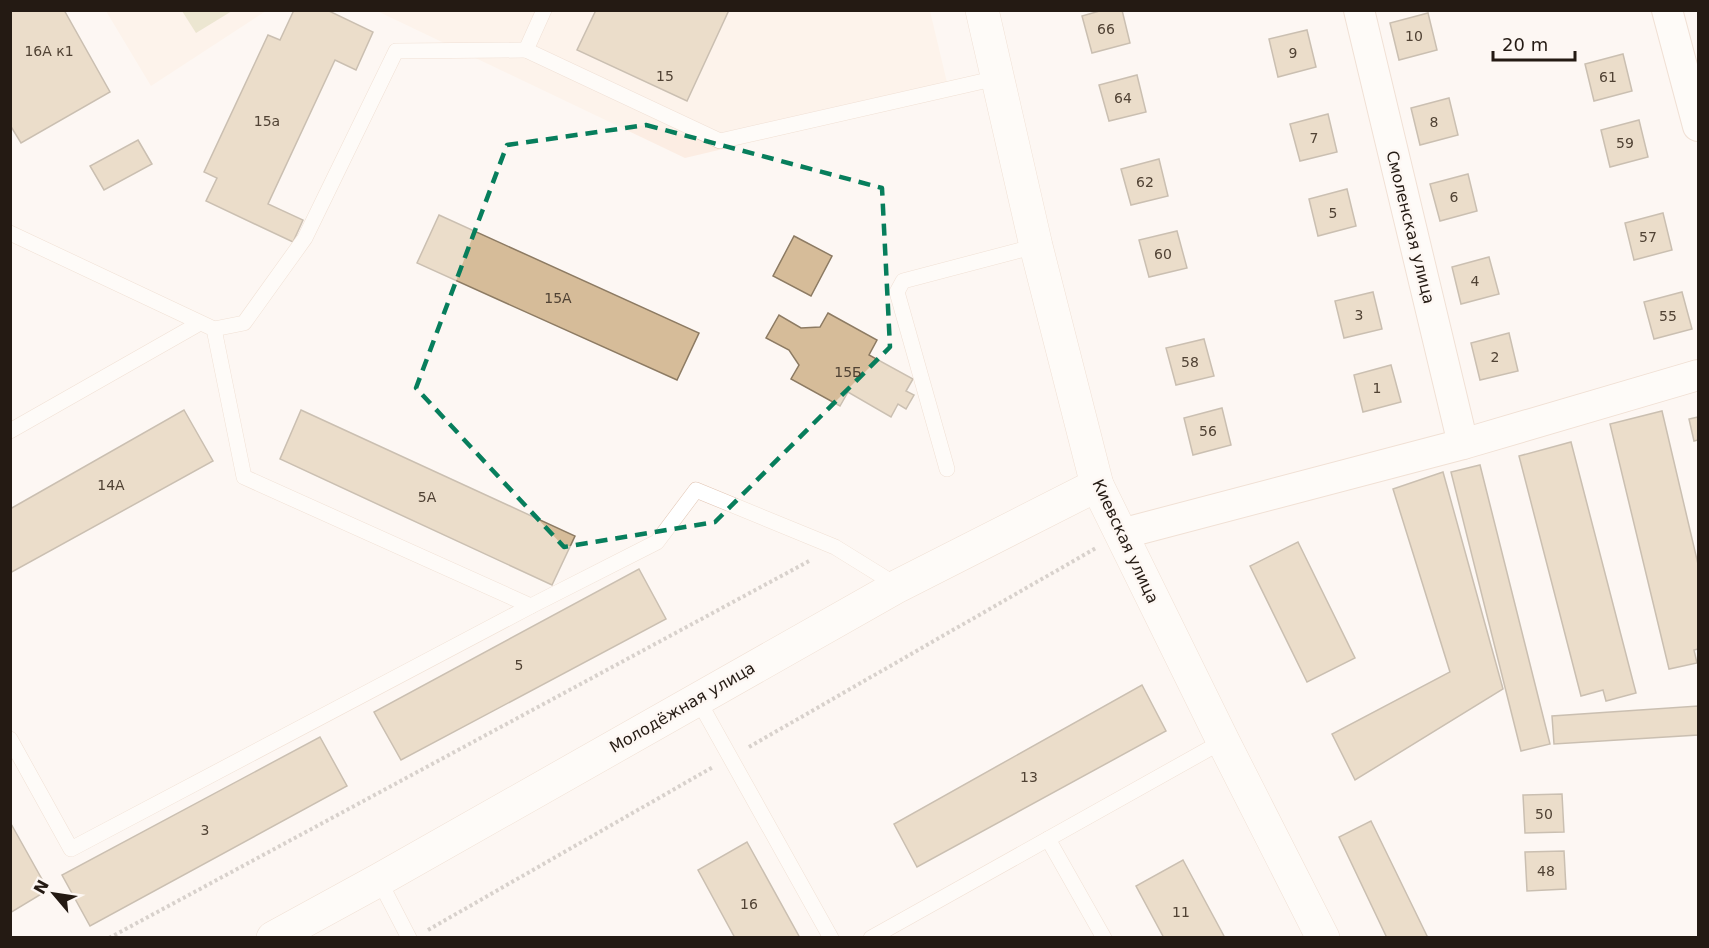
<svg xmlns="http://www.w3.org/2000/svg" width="1709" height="948" viewBox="0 0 1709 948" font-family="'DejaVu Sans',sans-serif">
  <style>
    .built { fill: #fcede3 }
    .green { fill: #d8d0a8 }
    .building { fill: #d6bc99; stroke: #8d7b63; stroke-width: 1.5 }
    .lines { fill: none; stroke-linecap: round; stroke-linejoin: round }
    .service-casing { stroke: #e1c4b2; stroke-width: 16 }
    .minor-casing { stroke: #e1c4b2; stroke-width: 32 }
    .tertiary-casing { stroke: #e1c4b2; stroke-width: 34 }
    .secondary-casing { stroke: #e1c4b2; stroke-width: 34 }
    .path { stroke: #aba39e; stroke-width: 4; stroke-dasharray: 3 3; stroke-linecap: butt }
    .service { stroke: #fff; stroke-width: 15 }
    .minor { stroke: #fff; stroke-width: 30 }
    .tertiary { stroke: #fff; stroke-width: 33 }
    .secondary { stroke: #fff; stroke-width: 33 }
    .marked { fill: none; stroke: #077e5c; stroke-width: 4.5; stroke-dasharray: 12 8; stroke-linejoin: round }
    .labels { text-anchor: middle; stroke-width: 5; stroke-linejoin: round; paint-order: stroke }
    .number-label { font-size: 14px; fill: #504234 }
    .street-label { font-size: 16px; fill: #241a13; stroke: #fdf7f3 }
  </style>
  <rect width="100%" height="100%" fill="#fdf7f3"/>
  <g class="built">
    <polygon points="106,11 266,11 151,86"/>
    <polygon points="377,11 930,11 950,95 685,158"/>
  </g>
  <polygon class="green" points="182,11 232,11 196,33"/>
  <g class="building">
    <polygon points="10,10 64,10 110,92 21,143 10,125"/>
    <polygon points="294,10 327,10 373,32 356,70 335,60 268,204 303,220 293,242 206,201 217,178 204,172 268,35 280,40"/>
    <polygon points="596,10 729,10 687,101 577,50"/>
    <polygon points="1103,10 1122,10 1130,43 1092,53 1082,16"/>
    <polygon points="1428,13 1437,50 1399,60 1390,23"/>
    <polygon points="1307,30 1316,67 1278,77 1269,39"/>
    <polygon points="1623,54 1632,91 1594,101 1585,64"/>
    <polygon points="1137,75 1146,112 1109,121 1099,85"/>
    <polygon points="1449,98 1458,135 1420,145 1411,108"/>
    <polygon points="1328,114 1337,152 1300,161 1290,124"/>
    <polygon points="1639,120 1648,157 1610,167 1601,130"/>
    <polygon points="138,140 152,164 104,190 90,166"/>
    <polygon points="1159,159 1168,196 1131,205 1121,169"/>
    <polygon points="1468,174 1477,211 1440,221 1430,184"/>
    <polygon points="1347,189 1356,226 1318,236 1309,199"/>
    <polygon points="1663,213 1672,250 1634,260 1625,223"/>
    <polygon points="439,215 699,333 677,380 417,263"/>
    <polygon points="1177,231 1187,268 1149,277 1139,240"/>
    <polygon points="794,236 832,256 811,296 773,276"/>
    <polygon points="1489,257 1499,294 1461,304 1452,267"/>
    <polygon points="1373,292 1382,329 1344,338 1335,301"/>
    <polygon points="1682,292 1692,329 1654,339 1644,302"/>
    <polygon points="828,313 877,340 869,355 913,379 906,391 914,395 906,409 898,404 891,417 848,392 840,406 791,379 799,365 789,350 766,338 779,315 801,328 820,327"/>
    <polygon points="1509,333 1518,371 1480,380 1471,343"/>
    <polygon points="1204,339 1214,376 1176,385 1166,348"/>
    <polygon points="1391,365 1401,402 1363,412 1354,375"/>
    <polygon points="1222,408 1231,445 1193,455 1184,418"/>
    <polygon points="184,410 213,461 10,573 10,509"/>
    <polygon points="301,410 575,536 552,585 280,459"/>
    <polygon points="1662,411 1698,564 1698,649 1694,650 1697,663 1669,669 1610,424"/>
    <polygon points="1698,417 1698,440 1694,441 1689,419"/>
    <polygon points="1571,442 1636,693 1606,701 1603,690 1581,696 1519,456"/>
    <polygon points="1480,465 1550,744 1521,751 1451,472"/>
    <polygon points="1443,472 1503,689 1355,780 1332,734 1450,672 1393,489"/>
    <polygon points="1298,542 1355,658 1307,682 1250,566"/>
    <polygon points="639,569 666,619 401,760 374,712"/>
    <polygon points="1142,685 1166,731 917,867 894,824"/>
    <polygon points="1698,706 1698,735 1554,744 1552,716"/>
    <polygon points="320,737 347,786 90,926 62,875"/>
    <polygon points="1562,794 1564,832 1525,833 1523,795"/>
    <polygon points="1371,821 1428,938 1387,938 1339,837"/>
    <polygon points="10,822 48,890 10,913"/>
    <polygon points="747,842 800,938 735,938 698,870"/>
    <polygon points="1564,851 1566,889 1527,891 1525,852"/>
    <polygon points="1183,860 1225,938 1164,938 1136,886"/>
  </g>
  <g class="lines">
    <g class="service-casing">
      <g id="service">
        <polyline points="544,10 526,50 720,141 997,78"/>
        <polyline points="10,233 214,329 244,477 531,606"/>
        <polyline points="214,329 244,323 305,238 396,51 526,50"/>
        <polyline points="10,431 200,323"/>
        <polyline points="947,469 897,292 903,281 1036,246"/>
        <polyline points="697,698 831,938"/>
        <polyline points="10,739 71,849 531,606 657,542 696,490 835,547 898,586"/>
        <polyline points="1048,839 1104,938"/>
        <polyline points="379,880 409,938"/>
        <polyline points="871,938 1223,741"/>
      </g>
    </g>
    <g class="minor-casing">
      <g id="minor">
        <polyline points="1359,10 1463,444"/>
        <polyline points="1667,10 1698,126"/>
        <polyline points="1121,534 1463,444 1698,375"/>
      </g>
    </g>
    <g class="tertiary-casing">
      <polyline id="tertiary" points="273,938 379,880 898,586 1097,485"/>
    </g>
    <g class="secondary-casing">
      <polyline id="secondary" points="982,10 1036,246 1097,485 1223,741 1323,938"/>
    </g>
    <g class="path">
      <polyline points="749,747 1096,548"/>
      <polyline points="428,930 713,767"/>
      <polyline points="109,938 811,560"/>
    </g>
    <use href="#service" class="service"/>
    <use href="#minor" class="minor"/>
    <use href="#tertiary" class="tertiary"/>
    <use href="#secondary" class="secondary"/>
  </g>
  <path d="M0 0H1709V948H0ZM646 125 882 188 890 347 715 522 564 547 416 388 507 145Z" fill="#fdf7f3" fill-opacity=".55" fill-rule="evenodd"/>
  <path class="marked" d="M646 125 882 188 890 347 715 522 564 547 416 388 507 145Z"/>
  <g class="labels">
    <g class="number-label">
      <text x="1106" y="34">66</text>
      <text x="1414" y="41">10</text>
      <text x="49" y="56">16А к1</text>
      <text x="1293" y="58">9</text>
      <text x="665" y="81">15</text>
      <text x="1608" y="82">61</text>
      <text x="1123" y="103">64</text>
      <text x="267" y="126">15a</text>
      <text x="1434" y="127">8</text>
      <text x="1314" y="143">7</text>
      <text x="1625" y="148">59</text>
      <text x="1145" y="187">62</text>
      <text x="1454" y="202">6</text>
      <text x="1333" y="218">5</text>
      <text x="1648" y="242">57</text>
      <text x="1163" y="259">60</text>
      <text x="1475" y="286">4</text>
      <text x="558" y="303">15А</text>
      <text x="1359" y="320">3</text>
      <text x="1668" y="321">55</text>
      <text x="1495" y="362">2</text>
      <text x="1190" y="367">58</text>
      <text x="848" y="377">15Б</text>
      <text x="1377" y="393">1</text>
      <text x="1208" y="436">56</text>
      <text x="111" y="490">14А</text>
      <text x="427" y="502">5А</text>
      <text x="519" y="670">5</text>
      <text x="1029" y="782">13</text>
      <text x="1544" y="819">50</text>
      <text x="205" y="835">3</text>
      <text x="1546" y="876">48</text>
      <text x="749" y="909">16</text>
      <text x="1181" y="917">11</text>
    </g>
    <g class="street-label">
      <text transform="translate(1411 227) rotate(76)" y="6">Смоленская улица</text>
      <text transform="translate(1126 541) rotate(65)" y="6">Киевская улица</text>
      <text transform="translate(682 707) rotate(-30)" y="6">Молодёжная улица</text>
    </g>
  </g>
  <rect width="1709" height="948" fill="none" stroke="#241a13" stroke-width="24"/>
  <g transform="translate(54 894) rotate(299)" stroke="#fdf7f3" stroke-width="4.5" paint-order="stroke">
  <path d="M0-4.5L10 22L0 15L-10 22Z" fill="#241a13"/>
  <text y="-9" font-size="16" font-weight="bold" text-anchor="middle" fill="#241a13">N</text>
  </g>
  <path d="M1493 51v9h82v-9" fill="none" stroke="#241a13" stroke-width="3"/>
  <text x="1502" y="51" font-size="18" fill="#241a13" stroke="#fdf7f3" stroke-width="4.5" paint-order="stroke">20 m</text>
</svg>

###

Among the records above, find each line containing the string "linecap" and copy it.

### SOLUTION
    .lines { fill: none; stroke-linecap: round; stroke-linejoin: round }
    .path { stroke: #aba39e; stroke-width: 4; stroke-dasharray: 3 3; stroke-linecap: butt }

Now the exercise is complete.